··· Available data

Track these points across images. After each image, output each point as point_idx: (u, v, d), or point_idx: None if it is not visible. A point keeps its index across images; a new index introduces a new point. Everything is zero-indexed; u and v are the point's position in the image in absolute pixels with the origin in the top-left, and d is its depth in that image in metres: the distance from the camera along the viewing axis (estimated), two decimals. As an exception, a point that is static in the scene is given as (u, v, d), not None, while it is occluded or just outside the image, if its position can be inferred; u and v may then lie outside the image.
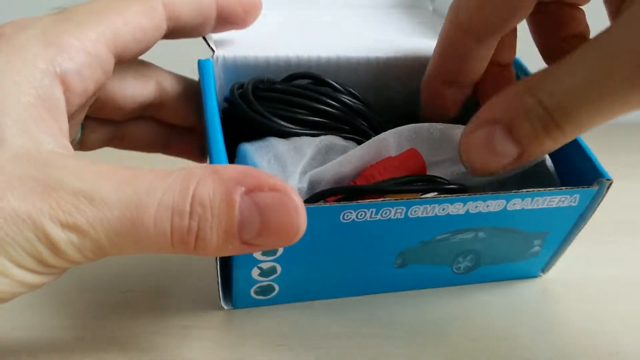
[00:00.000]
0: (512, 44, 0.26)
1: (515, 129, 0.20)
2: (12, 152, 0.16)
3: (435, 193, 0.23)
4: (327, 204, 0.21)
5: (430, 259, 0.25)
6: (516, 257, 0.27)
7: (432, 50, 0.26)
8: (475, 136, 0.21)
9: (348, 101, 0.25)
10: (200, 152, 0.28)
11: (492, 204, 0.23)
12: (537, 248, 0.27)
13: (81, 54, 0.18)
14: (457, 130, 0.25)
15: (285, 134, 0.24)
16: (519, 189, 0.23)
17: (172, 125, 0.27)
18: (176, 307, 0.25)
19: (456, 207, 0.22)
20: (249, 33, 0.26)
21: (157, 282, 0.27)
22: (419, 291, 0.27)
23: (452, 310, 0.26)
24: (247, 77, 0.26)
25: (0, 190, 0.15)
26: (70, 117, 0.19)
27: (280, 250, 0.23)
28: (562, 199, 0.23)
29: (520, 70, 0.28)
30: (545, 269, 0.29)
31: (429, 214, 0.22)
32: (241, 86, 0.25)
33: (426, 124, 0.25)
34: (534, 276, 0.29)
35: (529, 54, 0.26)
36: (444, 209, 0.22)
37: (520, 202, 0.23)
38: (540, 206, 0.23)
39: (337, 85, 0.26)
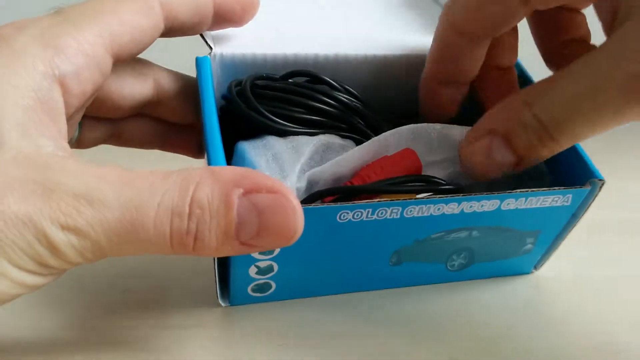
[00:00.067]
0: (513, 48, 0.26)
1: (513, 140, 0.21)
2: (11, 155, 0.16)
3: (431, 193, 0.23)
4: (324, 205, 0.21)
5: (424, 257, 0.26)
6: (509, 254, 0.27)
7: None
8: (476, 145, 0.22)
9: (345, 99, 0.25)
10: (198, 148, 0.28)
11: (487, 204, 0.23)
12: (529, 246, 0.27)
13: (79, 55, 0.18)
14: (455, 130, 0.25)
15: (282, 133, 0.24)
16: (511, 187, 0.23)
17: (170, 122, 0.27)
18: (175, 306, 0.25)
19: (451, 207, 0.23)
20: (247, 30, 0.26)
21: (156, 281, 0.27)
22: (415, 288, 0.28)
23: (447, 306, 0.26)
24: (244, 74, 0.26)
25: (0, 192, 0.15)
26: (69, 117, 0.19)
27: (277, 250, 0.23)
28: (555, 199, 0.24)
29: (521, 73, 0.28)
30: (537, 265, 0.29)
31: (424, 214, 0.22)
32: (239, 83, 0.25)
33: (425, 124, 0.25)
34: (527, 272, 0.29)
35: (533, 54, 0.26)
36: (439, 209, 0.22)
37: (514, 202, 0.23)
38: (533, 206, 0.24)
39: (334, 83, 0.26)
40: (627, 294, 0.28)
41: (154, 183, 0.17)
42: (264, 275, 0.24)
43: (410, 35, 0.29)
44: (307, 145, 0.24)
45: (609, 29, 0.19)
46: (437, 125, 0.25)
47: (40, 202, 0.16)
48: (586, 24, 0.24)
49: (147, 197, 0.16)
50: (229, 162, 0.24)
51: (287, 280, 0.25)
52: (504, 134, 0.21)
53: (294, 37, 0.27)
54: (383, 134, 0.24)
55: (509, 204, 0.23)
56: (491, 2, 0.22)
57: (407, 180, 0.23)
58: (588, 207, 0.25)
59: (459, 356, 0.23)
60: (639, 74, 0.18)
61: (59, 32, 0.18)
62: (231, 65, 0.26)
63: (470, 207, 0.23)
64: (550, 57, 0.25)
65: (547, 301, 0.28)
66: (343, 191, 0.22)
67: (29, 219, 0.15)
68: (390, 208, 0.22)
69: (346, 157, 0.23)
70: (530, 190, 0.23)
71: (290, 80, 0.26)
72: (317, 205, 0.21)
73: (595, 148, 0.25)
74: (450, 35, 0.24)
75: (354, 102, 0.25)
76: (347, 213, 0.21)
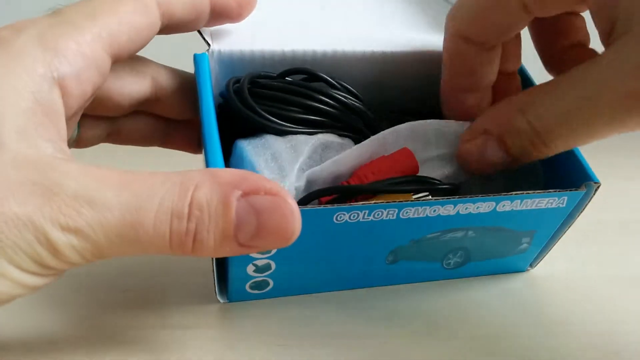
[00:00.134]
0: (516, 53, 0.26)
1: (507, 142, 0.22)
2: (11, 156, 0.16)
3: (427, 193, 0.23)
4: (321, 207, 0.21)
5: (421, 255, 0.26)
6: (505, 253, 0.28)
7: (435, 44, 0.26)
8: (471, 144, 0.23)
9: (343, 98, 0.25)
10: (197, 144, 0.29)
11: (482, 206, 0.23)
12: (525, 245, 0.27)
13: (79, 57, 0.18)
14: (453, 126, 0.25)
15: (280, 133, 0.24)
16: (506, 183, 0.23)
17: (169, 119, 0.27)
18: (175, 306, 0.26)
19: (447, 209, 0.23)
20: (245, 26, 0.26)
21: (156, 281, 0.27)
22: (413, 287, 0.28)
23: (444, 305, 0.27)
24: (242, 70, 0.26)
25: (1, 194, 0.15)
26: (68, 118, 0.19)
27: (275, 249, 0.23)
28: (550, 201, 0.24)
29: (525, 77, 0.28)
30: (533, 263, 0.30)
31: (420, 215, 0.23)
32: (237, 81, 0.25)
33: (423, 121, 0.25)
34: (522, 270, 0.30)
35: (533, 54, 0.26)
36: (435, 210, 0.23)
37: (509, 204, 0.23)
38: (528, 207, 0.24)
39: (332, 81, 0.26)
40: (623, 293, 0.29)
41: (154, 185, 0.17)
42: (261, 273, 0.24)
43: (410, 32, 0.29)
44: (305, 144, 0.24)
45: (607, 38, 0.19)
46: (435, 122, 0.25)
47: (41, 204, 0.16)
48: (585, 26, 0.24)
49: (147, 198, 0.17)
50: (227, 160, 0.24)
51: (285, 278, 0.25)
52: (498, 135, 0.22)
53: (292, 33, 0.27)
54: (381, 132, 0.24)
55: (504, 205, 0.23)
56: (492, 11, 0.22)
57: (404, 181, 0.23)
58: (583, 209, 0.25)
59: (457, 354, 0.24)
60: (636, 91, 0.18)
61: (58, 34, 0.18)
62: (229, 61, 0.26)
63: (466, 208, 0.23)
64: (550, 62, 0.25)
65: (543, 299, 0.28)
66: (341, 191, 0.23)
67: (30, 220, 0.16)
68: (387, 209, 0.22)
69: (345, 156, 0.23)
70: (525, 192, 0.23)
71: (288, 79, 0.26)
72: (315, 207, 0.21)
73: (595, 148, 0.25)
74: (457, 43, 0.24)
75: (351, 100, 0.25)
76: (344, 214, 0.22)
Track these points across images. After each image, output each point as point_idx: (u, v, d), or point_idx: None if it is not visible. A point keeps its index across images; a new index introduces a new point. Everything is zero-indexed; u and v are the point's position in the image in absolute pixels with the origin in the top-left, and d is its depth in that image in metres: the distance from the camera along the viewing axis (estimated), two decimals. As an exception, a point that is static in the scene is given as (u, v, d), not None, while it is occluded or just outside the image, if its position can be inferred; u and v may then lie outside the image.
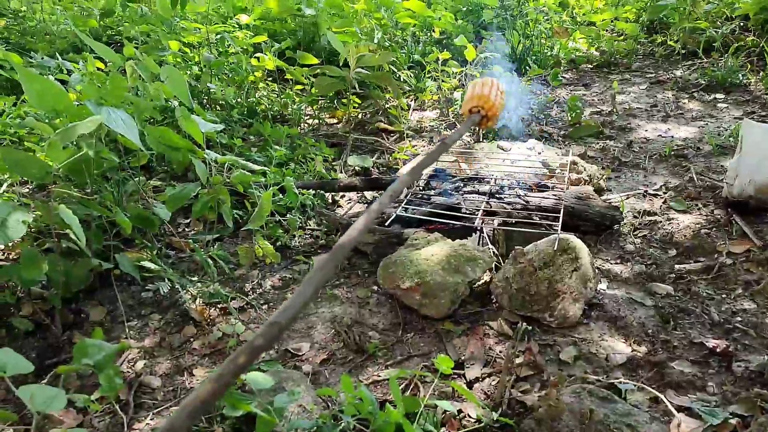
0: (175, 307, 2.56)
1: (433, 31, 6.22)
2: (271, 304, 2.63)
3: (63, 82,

······
··· Available data

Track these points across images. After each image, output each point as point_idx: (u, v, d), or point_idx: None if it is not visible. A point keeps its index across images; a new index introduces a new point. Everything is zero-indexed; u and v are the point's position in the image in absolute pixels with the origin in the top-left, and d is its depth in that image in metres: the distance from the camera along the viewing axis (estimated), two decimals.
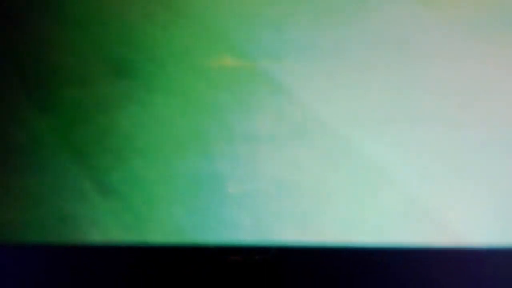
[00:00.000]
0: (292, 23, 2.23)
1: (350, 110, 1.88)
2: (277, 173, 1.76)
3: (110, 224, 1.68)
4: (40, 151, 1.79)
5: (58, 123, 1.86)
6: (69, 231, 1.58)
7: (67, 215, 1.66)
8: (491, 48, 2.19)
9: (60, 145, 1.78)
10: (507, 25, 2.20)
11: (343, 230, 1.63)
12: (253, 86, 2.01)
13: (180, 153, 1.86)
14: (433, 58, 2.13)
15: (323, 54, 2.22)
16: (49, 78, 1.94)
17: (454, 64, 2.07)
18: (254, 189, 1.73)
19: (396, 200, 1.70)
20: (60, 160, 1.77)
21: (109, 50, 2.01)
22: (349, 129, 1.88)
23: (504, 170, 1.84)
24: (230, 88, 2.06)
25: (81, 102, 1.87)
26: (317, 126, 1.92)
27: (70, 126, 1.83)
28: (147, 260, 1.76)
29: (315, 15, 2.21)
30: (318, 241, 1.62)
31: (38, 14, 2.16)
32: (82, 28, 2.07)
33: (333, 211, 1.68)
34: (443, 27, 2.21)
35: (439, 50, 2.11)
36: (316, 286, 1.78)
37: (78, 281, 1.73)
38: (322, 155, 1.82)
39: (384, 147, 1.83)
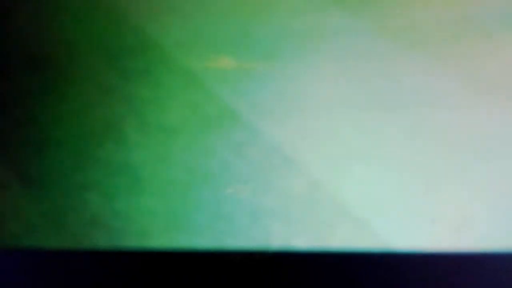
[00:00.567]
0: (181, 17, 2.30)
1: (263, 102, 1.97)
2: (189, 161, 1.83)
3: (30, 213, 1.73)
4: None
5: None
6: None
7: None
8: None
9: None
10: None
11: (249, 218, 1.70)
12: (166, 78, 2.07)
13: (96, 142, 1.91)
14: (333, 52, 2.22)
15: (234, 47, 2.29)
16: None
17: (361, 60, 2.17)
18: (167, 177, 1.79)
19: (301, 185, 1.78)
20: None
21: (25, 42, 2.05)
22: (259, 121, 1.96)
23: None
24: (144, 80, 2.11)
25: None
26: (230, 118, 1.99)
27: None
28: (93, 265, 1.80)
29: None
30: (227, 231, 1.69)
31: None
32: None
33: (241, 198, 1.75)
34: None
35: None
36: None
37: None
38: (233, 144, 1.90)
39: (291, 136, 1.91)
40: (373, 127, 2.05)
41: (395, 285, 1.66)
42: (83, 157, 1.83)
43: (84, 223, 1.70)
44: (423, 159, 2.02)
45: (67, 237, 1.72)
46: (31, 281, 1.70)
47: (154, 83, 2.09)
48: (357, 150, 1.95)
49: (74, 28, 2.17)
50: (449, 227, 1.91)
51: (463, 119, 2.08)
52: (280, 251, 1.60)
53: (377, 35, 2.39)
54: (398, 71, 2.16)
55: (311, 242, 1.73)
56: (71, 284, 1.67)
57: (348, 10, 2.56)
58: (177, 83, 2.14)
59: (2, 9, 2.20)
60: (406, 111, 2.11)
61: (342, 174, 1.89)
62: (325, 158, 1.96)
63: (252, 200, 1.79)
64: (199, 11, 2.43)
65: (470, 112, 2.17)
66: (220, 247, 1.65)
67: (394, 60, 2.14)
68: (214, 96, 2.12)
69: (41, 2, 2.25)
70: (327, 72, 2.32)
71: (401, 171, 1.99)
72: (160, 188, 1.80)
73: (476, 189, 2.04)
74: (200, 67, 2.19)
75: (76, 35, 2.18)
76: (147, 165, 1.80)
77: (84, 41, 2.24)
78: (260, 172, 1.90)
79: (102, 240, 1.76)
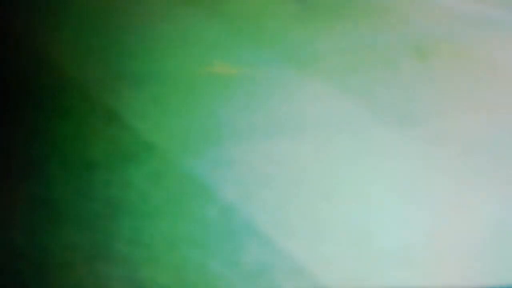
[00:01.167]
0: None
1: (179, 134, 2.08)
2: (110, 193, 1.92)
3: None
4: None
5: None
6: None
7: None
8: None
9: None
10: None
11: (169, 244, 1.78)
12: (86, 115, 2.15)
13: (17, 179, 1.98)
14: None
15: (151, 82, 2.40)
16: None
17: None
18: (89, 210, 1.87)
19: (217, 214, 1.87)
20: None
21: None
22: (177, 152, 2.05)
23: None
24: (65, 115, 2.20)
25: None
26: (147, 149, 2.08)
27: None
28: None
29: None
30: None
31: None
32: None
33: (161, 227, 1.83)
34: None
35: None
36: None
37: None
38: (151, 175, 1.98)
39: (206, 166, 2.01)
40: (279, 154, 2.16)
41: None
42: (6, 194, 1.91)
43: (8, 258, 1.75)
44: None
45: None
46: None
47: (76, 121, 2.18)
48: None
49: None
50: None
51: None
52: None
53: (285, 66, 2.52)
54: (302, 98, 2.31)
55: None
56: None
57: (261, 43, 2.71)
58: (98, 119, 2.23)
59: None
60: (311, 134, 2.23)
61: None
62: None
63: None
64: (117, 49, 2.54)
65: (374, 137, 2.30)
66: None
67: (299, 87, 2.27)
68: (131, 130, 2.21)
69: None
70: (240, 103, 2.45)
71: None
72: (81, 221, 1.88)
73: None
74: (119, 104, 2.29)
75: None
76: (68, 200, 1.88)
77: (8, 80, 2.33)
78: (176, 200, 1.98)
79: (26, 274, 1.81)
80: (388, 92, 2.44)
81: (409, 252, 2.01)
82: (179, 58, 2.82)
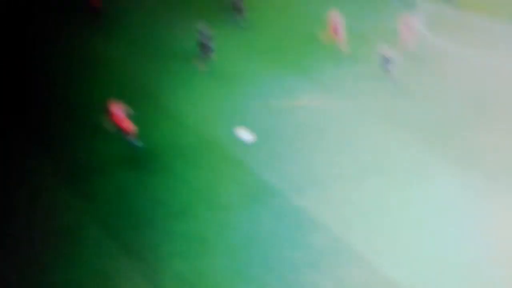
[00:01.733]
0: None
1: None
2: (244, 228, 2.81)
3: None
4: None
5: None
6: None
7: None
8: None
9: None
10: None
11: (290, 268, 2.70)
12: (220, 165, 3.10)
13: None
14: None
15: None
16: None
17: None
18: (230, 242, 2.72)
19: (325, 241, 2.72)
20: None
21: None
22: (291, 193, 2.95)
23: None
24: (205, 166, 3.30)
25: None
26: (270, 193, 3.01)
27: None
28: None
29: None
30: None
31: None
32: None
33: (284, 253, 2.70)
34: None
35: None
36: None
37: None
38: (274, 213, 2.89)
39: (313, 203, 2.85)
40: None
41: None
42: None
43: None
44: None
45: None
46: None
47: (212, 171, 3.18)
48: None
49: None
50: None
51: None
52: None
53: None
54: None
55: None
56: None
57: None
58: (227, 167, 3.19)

······

● Goal of the exercise
Beginning at the line with "46: (31, 281, 1.70)" and ending at the line with "66: (220, 247, 1.65)", reproduce each line of the data above exactly, and add no other lines.

● Response area
46: (31, 281, 1.70)
47: (154, 83, 2.09)
48: (357, 150, 1.95)
49: (74, 28, 2.17)
50: (449, 227, 1.91)
51: (463, 119, 2.08)
52: (280, 251, 1.60)
53: (377, 35, 2.39)
54: (398, 71, 2.16)
55: (311, 242, 1.73)
56: (71, 284, 1.67)
57: (348, 10, 2.56)
58: (177, 83, 2.14)
59: (2, 9, 2.20)
60: (406, 111, 2.11)
61: (342, 174, 1.89)
62: (325, 158, 1.96)
63: (252, 200, 1.79)
64: (199, 11, 2.43)
65: (470, 112, 2.17)
66: (220, 247, 1.65)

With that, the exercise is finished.